Frente a esta banalización, Las hermosas, de la dramaturga y poeta letona Inga Gaile (Riga, 1976), omite casi cualquier contenido pintoresco o sentimentaloide. En su lugar, afronta con verismo crudo la utilización de las mujeres como objetos sexuales, de chantaje o de abuso durante la Segunda Guerra Mundial, y las consecuencias sobre ellas mismas y sobre su entorno en los años y décadas posteriores.
Violetta, cuya voz monológica conduce el relato, fue una de las miles de prisioneras que tuvieron que elegir entre la prostitución forzosa o la muerte, en su caso en el campo de Ravensbrück. Su belleza sobrecogedora, incluso después de meses de privaciones y trabajo extenuante, se convierte en una condena que quizás la salve de la muerte, pero que abrirá una herida que nunca dejará de sangrar. Ilze y Lidija, letonas sometidas al yugo soviético, pasan años en los campos siberianos, y las dificultades que encuentran a su regreso no desdicen de las padecidas allí.
Por otro lado, las víctimas no son solo las que han caído prisioneras: una de las guardianas ve cómo sus homólogos varones escapan indemnes de la pretendida desnazificación, y los hijos de aquellas que sirvieron solo para engendrar a la nueva raza aria, de un modo industrial, chocan una y otra vez contra el silencio y la represión cuando tratan de indagar sobre su origen. Por último, un médico alcohólico que supervisó la salud femenina en uno de los centros de exterminio, colaboracionista reticente, arrastra una existencia culpable, con una leve rendija hacia la redención.

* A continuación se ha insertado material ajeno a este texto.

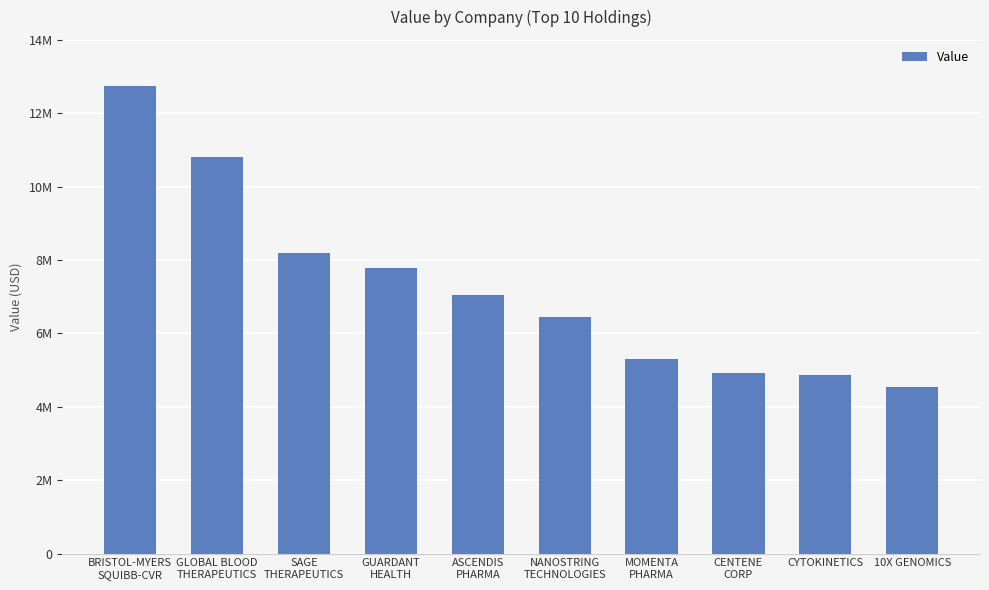

Which has a higher value, 10X GENOMICS or CENTENE
CORP?

CENTENE
CORP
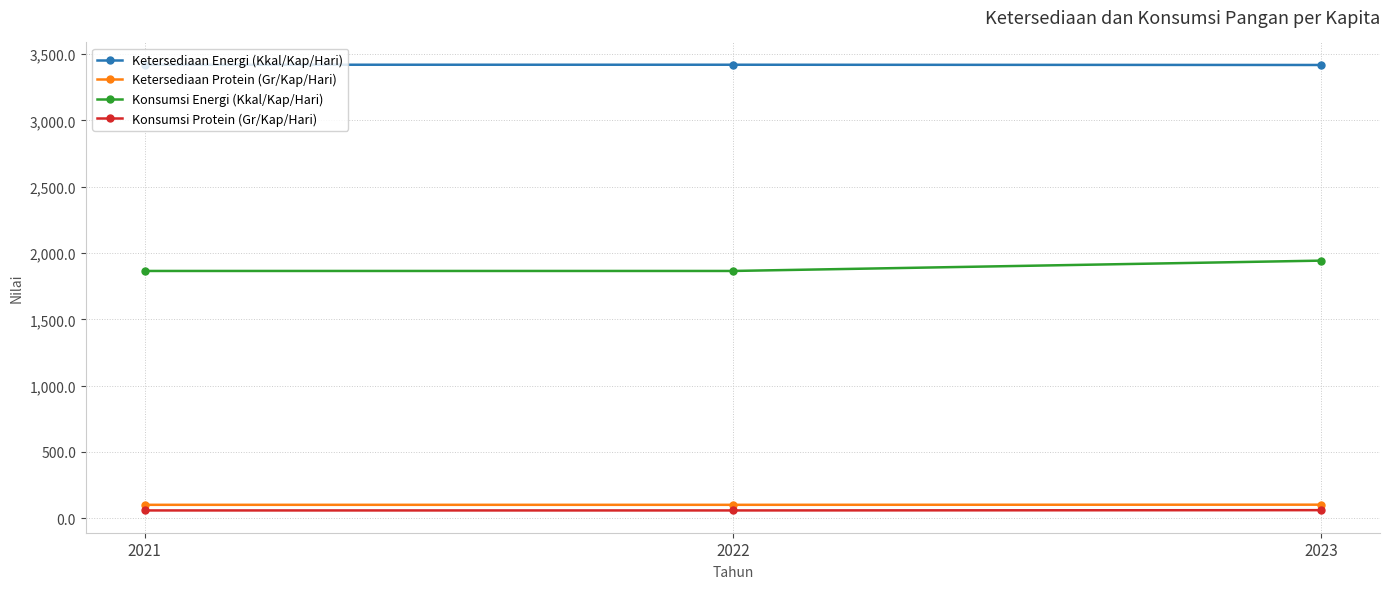

What is the approximate value of Ketersediaan Protein (Gr/Kap/Hari) at 2021?

101.5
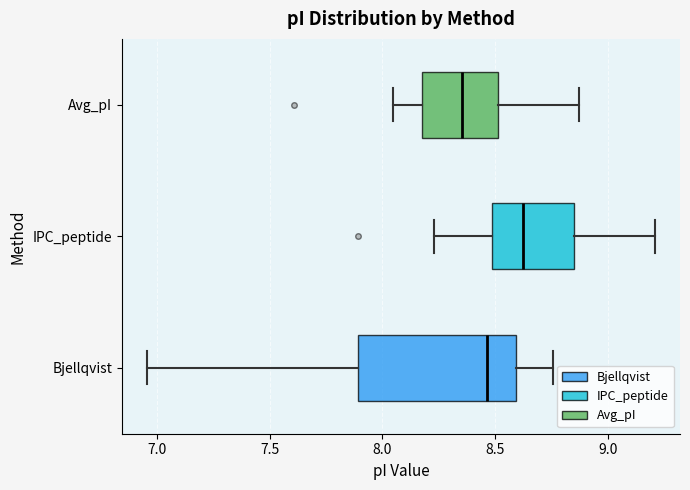

Which box's median line is the furthest to the right?

IPC_peptide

Los monólogos de distintos protagonistas se extienden hasta los años noventa, y poseen una oralidad muy directa, que permite ahondar hasta en los pensamientos más disimulados. Sin ahorrarse la sordidez, pero tampoco exaltándola, la autora hace visible esa juntura de la psique con el alma, donde la negrura del mal totalizante ha sofocado lo más íntimo y hermoso de las personas, aunque sin apagar del todo la luz que irradian.